The story of these three Muskoka villages highlights another truth about small settlements: loss of even a single anchor of the local economy (a shingle mill, a cheese factory, a competitive link to the larger transportation network, or a principal resort) could transform the community from a place of rising expectations and dynamic energy into a sleepy back-water, or even a ghost town. Johnson gives examples of settlements Seeley and Candytown near Port Sydney that rose and fell in a single generation.

Sometimes the demise of a local hotel, and the consequent devastation to the village economy, came hand-in-hand with changing patterns in tourism, as a gradual falling-off of business set in. Other times it happened overnight, with a fire.
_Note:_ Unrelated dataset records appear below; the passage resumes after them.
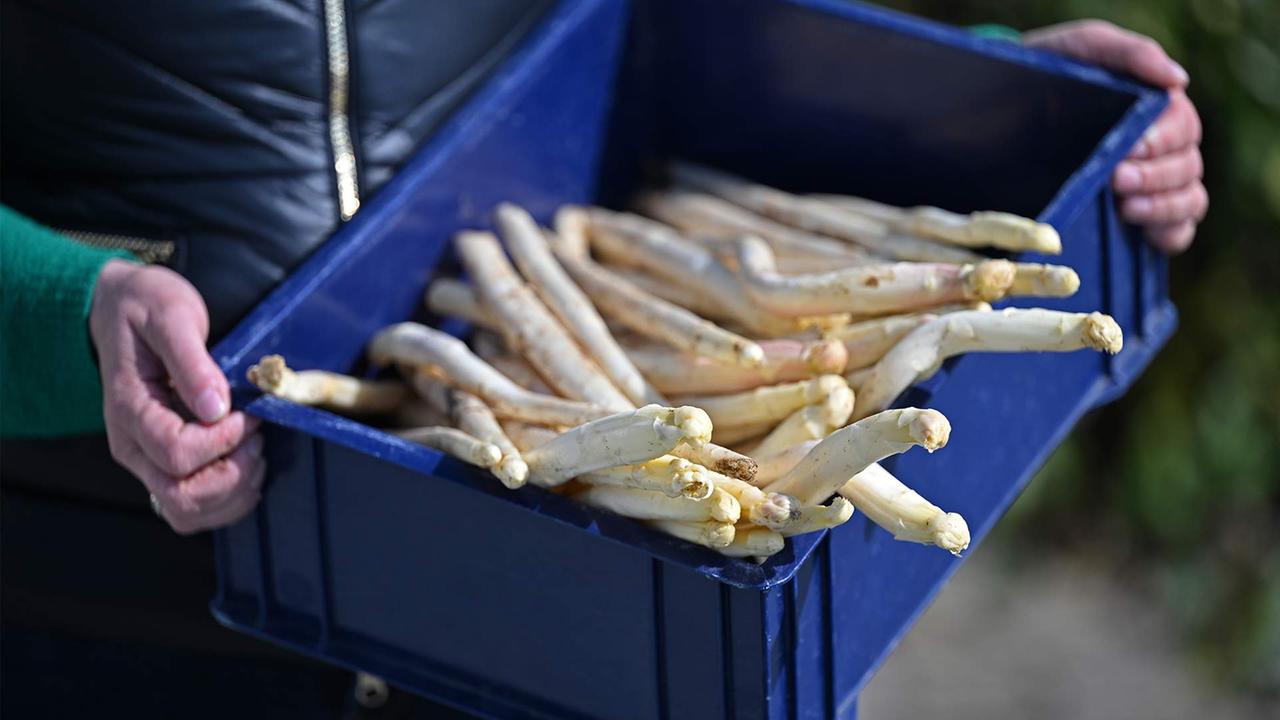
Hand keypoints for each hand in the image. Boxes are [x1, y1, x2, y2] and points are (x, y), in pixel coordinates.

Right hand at [90, 259, 263, 533]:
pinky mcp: (166, 464)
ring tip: (256, 449)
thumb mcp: (171, 315)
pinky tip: (248, 464)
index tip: (247, 411)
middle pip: (181, 497)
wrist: (120, 308)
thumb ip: (191, 360)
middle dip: (233, 475)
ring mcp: (147, 460)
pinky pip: (195, 507)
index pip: (177, 453)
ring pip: (187, 512)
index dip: (223, 441)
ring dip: (234, 491)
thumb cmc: (146, 307)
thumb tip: (216, 407)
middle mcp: (133, 446)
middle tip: (257, 436)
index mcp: (129, 410)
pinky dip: (230, 497)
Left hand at [1025, 20, 1206, 253]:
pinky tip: (1146, 235)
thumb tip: (1177, 80)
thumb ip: (1127, 53)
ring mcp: (1149, 184)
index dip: (1162, 140)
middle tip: (1117, 179)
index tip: (1129, 148)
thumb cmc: (1047, 74)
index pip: (1182, 126)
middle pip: (1187, 165)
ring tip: (1127, 209)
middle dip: (1157, 175)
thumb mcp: (1081, 49)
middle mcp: (1158, 148)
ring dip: (1164, 206)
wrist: (999, 109)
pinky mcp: (1136, 217)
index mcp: (1153, 109)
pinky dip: (1171, 234)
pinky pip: (1177, 231)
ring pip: (1189, 199)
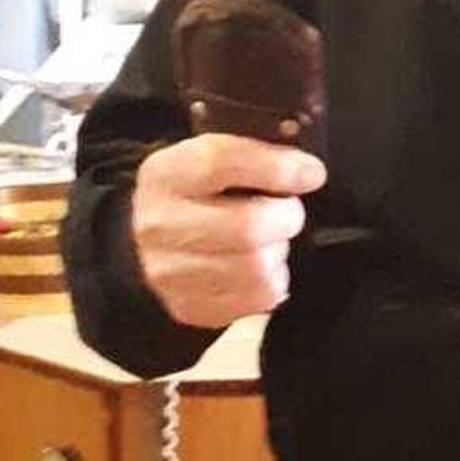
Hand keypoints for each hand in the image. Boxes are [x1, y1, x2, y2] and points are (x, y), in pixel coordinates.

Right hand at [131, 133, 326, 328]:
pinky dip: (272, 280)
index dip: (277, 167)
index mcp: (165, 174)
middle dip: (286, 217)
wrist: (147, 242)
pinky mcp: (189, 307)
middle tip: (288, 212)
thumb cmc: (195, 194)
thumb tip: (305, 168)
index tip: (312, 173)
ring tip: (269, 240)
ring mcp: (170, 272)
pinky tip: (259, 265)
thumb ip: (252, 153)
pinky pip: (259, 298)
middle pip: (248, 226)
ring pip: (258, 267)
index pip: (222, 162)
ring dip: (278, 251)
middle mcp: (159, 225)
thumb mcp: (208, 158)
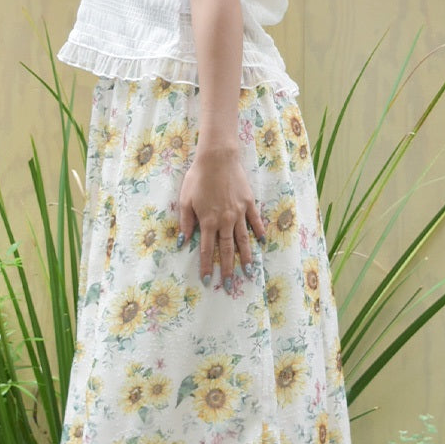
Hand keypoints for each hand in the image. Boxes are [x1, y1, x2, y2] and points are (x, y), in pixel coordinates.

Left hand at [178, 146, 265, 292]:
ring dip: (246, 258)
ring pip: (243, 240)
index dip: (206, 266)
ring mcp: (239, 213)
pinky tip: (261, 243)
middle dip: (227, 270)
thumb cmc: (198, 177)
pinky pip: (255, 222)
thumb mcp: (185, 200)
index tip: (206, 280)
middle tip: (228, 285)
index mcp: (208, 221)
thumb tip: (183, 242)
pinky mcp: (249, 203)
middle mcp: (225, 221)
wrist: (218, 157)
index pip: (206, 250)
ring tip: (249, 272)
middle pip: (227, 250)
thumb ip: (185, 222)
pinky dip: (258, 233)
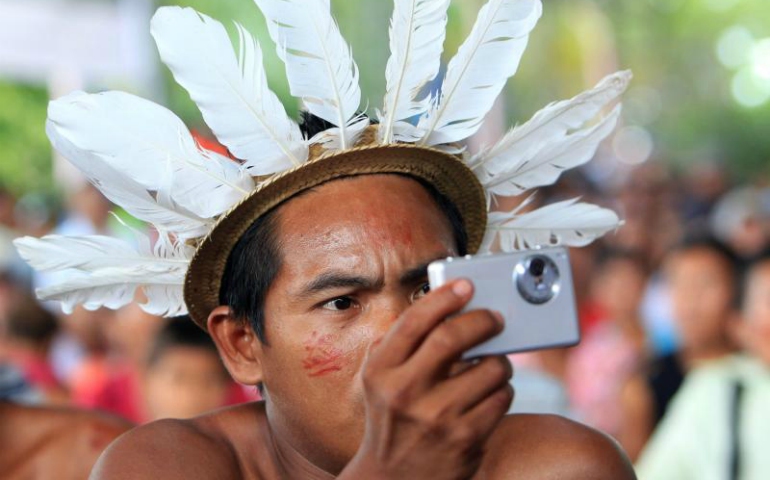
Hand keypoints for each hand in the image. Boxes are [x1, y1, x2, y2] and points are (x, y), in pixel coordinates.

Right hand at [339, 279, 513, 479]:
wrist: (392, 479)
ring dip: (499, 359)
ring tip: (493, 362)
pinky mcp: (467, 438)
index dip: (445, 297)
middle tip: (495, 318)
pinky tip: (490, 392)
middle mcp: (406, 392)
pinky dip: (502, 389)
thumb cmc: (391, 418)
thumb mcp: (380, 380)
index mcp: (381, 371)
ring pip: (488, 367)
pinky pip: (502, 397)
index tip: (466, 286)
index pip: (415, 321)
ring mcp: (438, 417)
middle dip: (482, 320)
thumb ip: (403, 344)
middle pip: (454, 337)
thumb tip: (447, 306)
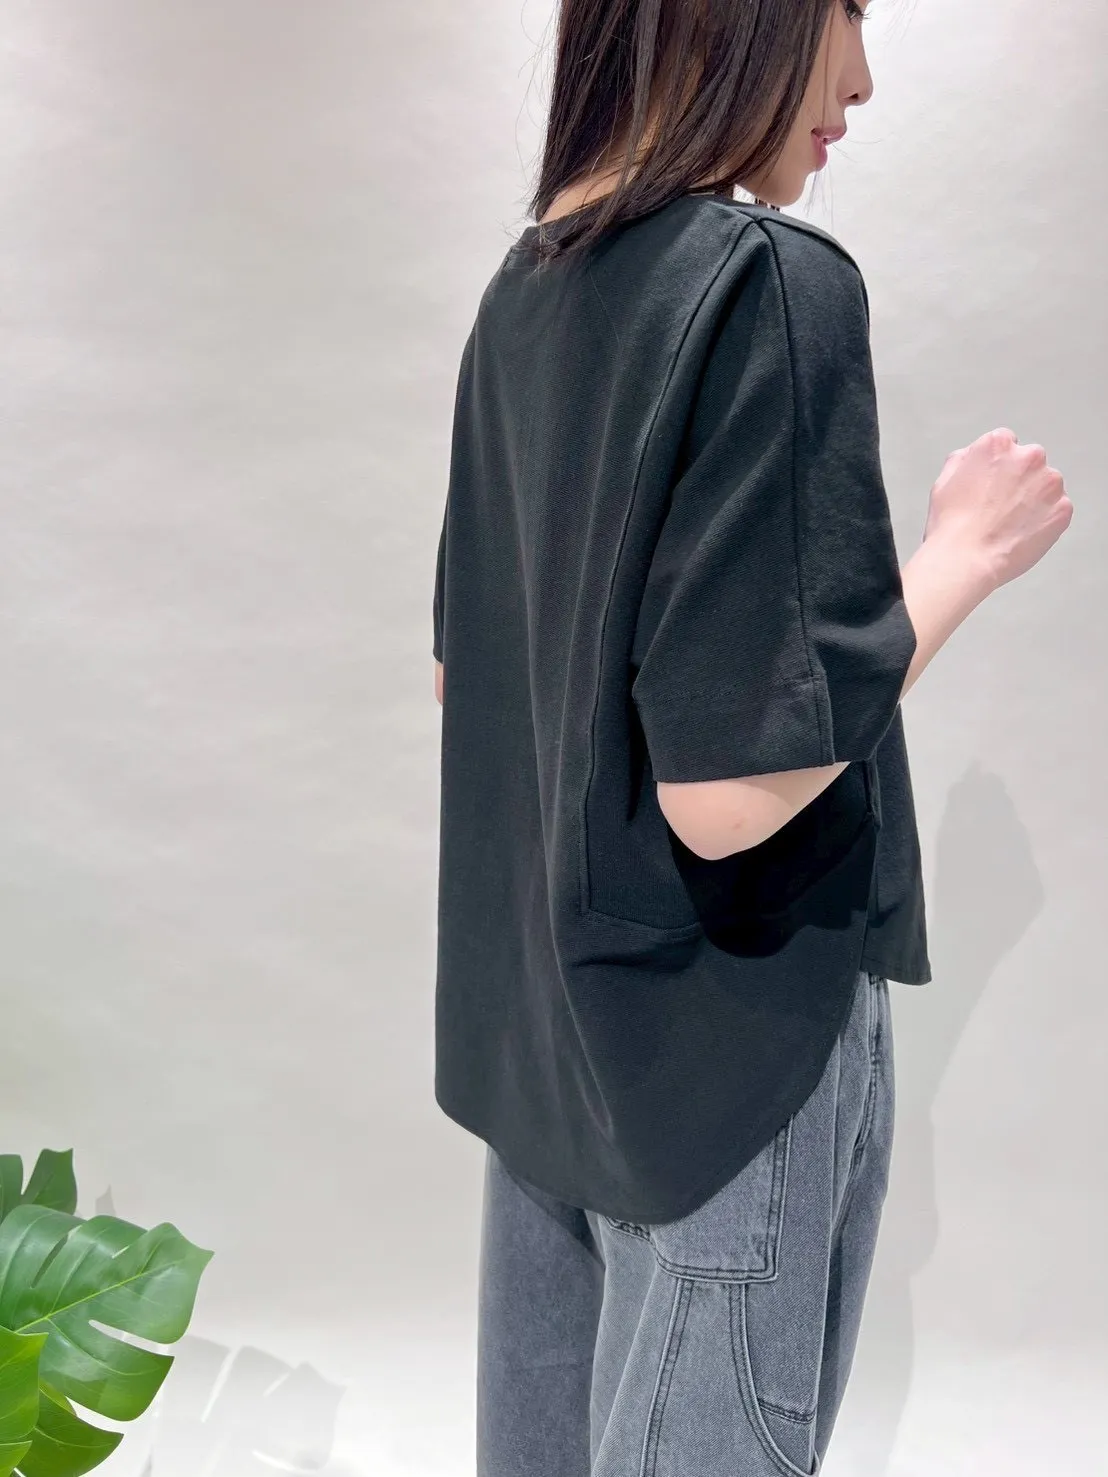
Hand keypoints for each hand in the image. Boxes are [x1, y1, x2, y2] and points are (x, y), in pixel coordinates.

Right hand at [924, 428, 1072, 591]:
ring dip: (1034, 499)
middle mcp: (1028, 456)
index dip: (997, 466)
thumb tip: (975, 458)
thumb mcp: (944, 479)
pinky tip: (1022, 533)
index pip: (1007, 444)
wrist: (966, 559)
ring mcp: (1050, 483)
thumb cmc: (951, 524)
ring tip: (1010, 523)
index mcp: (998, 444)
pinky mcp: (1063, 508)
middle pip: (1030, 462)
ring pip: (1046, 485)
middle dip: (1019, 479)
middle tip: (1000, 506)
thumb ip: (966, 459)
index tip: (993, 483)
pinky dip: (1045, 520)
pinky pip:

The villages of Port Sydney, Windermere and Rosseau experienced, as these books illustrate so clearly, major ebbs and flows as a new enterprise started or and existing operation closed. For a small village, community fate can turn on a single event.

Such a prospect of decline faced Windermere, where the Aitkin family's homestead had expanded over the decades through a series of bold and artful additions to become "The Lady of the Lake." Then on the night of February 27, 1996 a disastrous fire, during filming of the movie "A Long Kiss Goodbye," resulted in the historic resort burning to the ground. Windermere House had seemingly met the same incendiary fate that ended so many legendary resort hotels whose stories are also told in these books.

These accounts do not delve into the murky realm of accidental fire, arson, and insurance claims. For instance at Port Sydney, the popular Germanic resort "Grunwald," built to resemble a German Black Forest castle and attracting people for dances and entertainment from all around Mary Lake with frequent special evening excursions aboard the steamer Gem arriving from Huntsville, suddenly lost business with outbreak of war in 1914 as anti-German feeling swept Muskoka, forcing the proprietors to close the place. The very same night the war ended in November 1918, the Grunwald burned to the ground. Johnson ventures no further than to say this happened "mysteriously." The same could be said of other resorts which turned to smoldering ashes.

As for Windermere House, however, the story is almost unique in Muskoka, since the fire was not a goodbye kiss. The hotel was rebuilt to resemble the style and elegance of the original, but to current codes and standards, and reopened in time for the 1997 summer season. Author Tatley salutes owners James Twiss and William Wakefield "for demonstrating the courage and foresight" to rebuild the beautiful resort after the fire, "tastefully restoring one of Lake Rosseau's loveliest landmarks and an essential component of the Muskoka scene." Tatley added a larger truth when he continued, they "may have saved the village of Windermere itself from oblivion."

These books, offering richly illustrated Muskoka history in up-close glimpses through stunning photographs and unvarnished details of village life in Rosseau, Port Sydney, and Windermere, likewise save the deeply moving saga of our district's story from oblivion.